Anyway. In 2012, Neil was asked to make a commencement speech at the Philadelphia University of the Arts. Procrastinator that I am, I’ve only just gotten around to watching the entire thing. It’s also available as a snazzy little book, illustrated by the graphic artist Chip Kidd, which I just acquired. If you haven’t already heard this speech, I encourage you to do so:
I’m glad Neil mentioned the value of making mistakes here, because I think without that, the idea of making good art might be somewhat intimidating. Good art being the stuff you love, that sets you on fire – not necessarily, as he also points out, the stuff you think will make you money. But to make good art, you have to be willing to make bad art. And you don’t know before you begin which it’s going to be.
So what do you do? You make art anyway.
When your mother dies, and it’s hard, not because she’s died but because you never had the relationship with her all those sympathetic people think you should have had.
When your cat dies, and it’s harder, because she meant way more to you than people think she should have done.
When your landlady suddenly notices house prices are going up and decides she doesn’t want tenants any more.
When your husband loses his job, then gets it back again.
When a relative is diagnosed with breast cancer.
When the local media prints rumours (thankfully, untrue ones) that suggest your own day job may be up the you-know-what.
When you’re blessed with the kind of brain that, sometimes, can’t get hold of enough neurotransmitters to stop you from wanting to engineer a premature meeting with the aforementioned chirpy Goth girl.
When the earth is overheating, and the bees are dying, and Gaza is lit up every night by rocket flares, and people in Liberia are bleeding their lives out of their tear ducts, and politicians smile smugly as they declare yet another group of people to be undeserving of help and support….
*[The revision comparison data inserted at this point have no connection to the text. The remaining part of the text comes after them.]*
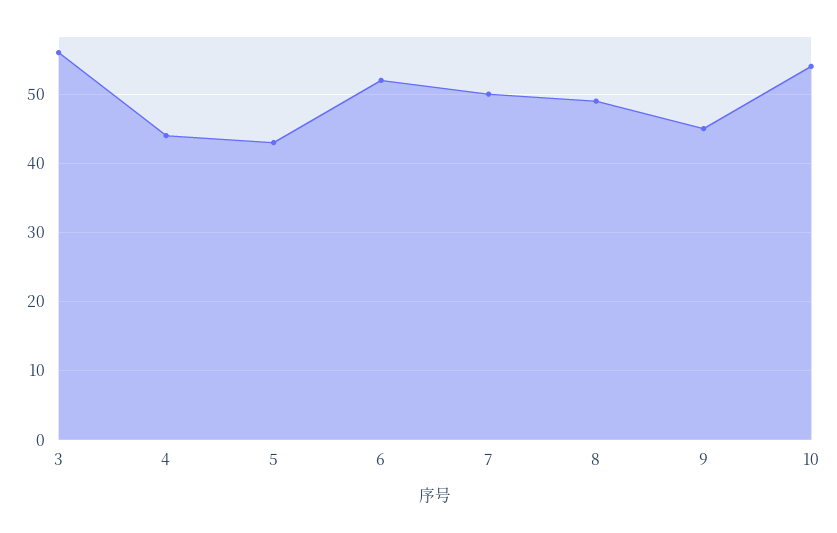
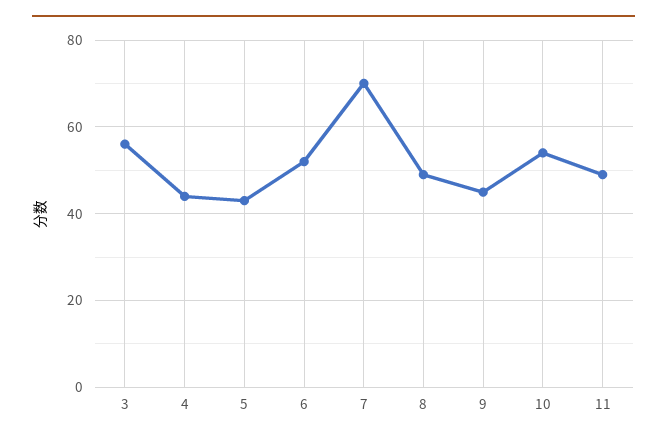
  {
    "3": 56,
    "4": 44,
    "5": 43,
    "6": 52,
-   "7": 50,
+   "7": 70,
    "8": 49,
    "9": 45,
-   "10": 54
+   "10": 54,
+   "11": 50
  }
We do what we can, practically. But even if there’s not much else we can do, we can make art. We can put our sorrow and anger and confusion and fear (as well as our joy and gratitude and relief, when things go well, because life isn’t all doom and gloom) into making something.
Sometimes, some of it might even be good. I like to think so. And the more of it you make, the more chance that’ll happen.
And in the meantime, you could always try chicken and telephone ice cream.*
(*I’d like to be Delirum when I grow up. A girl can dream, can’t she?)